<<<<

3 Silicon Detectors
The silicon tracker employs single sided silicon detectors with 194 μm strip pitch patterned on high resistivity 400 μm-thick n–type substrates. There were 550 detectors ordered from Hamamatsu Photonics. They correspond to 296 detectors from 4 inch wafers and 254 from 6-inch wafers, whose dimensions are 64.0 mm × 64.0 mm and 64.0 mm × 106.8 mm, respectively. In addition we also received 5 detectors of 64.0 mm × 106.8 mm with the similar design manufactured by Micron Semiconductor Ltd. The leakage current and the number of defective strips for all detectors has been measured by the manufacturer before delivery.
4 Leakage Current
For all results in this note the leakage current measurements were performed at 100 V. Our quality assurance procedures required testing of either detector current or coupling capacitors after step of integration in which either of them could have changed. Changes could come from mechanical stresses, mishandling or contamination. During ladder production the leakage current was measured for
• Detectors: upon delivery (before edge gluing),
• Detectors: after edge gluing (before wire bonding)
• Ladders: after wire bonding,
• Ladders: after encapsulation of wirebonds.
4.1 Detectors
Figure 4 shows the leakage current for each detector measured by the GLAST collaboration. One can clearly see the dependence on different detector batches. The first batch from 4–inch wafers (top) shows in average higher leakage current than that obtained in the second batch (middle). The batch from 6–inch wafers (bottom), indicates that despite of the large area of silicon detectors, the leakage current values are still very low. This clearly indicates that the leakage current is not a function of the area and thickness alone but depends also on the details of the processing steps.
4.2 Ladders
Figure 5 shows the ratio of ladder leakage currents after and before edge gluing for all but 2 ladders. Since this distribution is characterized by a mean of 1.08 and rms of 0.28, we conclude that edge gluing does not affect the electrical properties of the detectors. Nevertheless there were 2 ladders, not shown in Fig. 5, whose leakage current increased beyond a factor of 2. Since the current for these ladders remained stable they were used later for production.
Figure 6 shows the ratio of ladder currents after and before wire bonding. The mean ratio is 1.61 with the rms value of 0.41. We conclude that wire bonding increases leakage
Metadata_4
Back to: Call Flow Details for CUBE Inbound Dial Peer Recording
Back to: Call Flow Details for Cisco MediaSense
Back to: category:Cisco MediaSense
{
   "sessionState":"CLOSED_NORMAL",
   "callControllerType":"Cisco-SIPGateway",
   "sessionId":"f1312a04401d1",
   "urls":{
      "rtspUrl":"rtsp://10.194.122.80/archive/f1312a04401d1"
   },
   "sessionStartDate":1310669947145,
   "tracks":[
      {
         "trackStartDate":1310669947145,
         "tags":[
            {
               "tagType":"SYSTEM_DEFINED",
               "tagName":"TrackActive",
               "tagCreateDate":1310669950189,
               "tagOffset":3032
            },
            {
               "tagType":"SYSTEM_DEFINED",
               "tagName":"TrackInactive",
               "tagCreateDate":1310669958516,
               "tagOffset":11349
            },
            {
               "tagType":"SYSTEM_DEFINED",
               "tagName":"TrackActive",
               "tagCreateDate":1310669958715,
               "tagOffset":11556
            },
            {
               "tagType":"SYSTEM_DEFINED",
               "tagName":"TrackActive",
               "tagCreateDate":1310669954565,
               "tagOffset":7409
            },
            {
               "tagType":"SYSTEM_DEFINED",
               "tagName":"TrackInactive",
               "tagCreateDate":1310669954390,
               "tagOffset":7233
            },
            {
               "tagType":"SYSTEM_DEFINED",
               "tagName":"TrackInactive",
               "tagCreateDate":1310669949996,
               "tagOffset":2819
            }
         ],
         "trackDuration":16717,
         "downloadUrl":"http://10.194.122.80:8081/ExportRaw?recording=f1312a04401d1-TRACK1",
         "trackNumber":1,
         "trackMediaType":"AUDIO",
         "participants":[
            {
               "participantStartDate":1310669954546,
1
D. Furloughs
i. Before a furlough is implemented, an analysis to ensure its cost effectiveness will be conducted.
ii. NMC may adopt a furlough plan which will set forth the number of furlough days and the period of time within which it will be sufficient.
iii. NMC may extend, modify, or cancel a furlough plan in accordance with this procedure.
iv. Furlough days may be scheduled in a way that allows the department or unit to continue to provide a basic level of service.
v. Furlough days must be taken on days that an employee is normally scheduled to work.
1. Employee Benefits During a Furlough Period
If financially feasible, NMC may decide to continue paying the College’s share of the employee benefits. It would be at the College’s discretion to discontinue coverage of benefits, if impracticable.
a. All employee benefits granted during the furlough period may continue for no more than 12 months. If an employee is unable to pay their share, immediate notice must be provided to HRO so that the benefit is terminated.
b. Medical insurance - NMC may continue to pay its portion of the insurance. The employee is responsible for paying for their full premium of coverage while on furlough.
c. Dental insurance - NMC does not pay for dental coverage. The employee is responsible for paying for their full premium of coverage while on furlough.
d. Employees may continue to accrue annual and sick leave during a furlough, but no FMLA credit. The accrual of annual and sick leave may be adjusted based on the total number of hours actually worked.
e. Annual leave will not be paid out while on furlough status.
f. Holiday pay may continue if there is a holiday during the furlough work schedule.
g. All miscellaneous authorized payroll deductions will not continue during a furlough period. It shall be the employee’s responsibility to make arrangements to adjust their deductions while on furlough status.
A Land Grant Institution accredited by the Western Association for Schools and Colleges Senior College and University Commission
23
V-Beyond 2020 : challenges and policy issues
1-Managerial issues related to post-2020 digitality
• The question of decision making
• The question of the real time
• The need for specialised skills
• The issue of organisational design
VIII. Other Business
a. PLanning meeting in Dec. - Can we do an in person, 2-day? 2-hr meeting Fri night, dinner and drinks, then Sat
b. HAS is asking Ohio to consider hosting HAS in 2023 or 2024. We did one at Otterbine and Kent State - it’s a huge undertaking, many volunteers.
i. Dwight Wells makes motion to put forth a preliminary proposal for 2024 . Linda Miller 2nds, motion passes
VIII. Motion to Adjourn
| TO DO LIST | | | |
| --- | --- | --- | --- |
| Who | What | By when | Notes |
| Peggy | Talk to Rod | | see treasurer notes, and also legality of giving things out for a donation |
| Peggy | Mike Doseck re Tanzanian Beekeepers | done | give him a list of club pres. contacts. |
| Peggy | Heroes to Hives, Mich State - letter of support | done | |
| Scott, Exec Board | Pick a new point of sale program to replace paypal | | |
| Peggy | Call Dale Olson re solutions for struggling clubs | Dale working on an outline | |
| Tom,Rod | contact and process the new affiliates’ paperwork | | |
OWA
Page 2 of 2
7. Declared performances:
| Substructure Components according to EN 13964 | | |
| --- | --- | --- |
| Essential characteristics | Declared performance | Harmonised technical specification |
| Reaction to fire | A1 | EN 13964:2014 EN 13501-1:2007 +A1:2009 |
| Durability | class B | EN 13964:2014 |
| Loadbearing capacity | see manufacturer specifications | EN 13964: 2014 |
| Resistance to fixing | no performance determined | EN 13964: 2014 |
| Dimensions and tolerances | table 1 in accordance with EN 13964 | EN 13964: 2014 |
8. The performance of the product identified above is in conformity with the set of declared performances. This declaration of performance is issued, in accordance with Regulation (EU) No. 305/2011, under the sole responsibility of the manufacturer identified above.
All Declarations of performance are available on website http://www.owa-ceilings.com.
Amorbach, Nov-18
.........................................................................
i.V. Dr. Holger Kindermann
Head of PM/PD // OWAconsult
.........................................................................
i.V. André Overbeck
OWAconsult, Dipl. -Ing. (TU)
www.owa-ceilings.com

>>>>

For every line in the listing above that contains "OWAconsult", copy that line.

Task solution =
Head of PM/PD // OWAconsult
OWAconsult, Dipl. -Ing. (TU)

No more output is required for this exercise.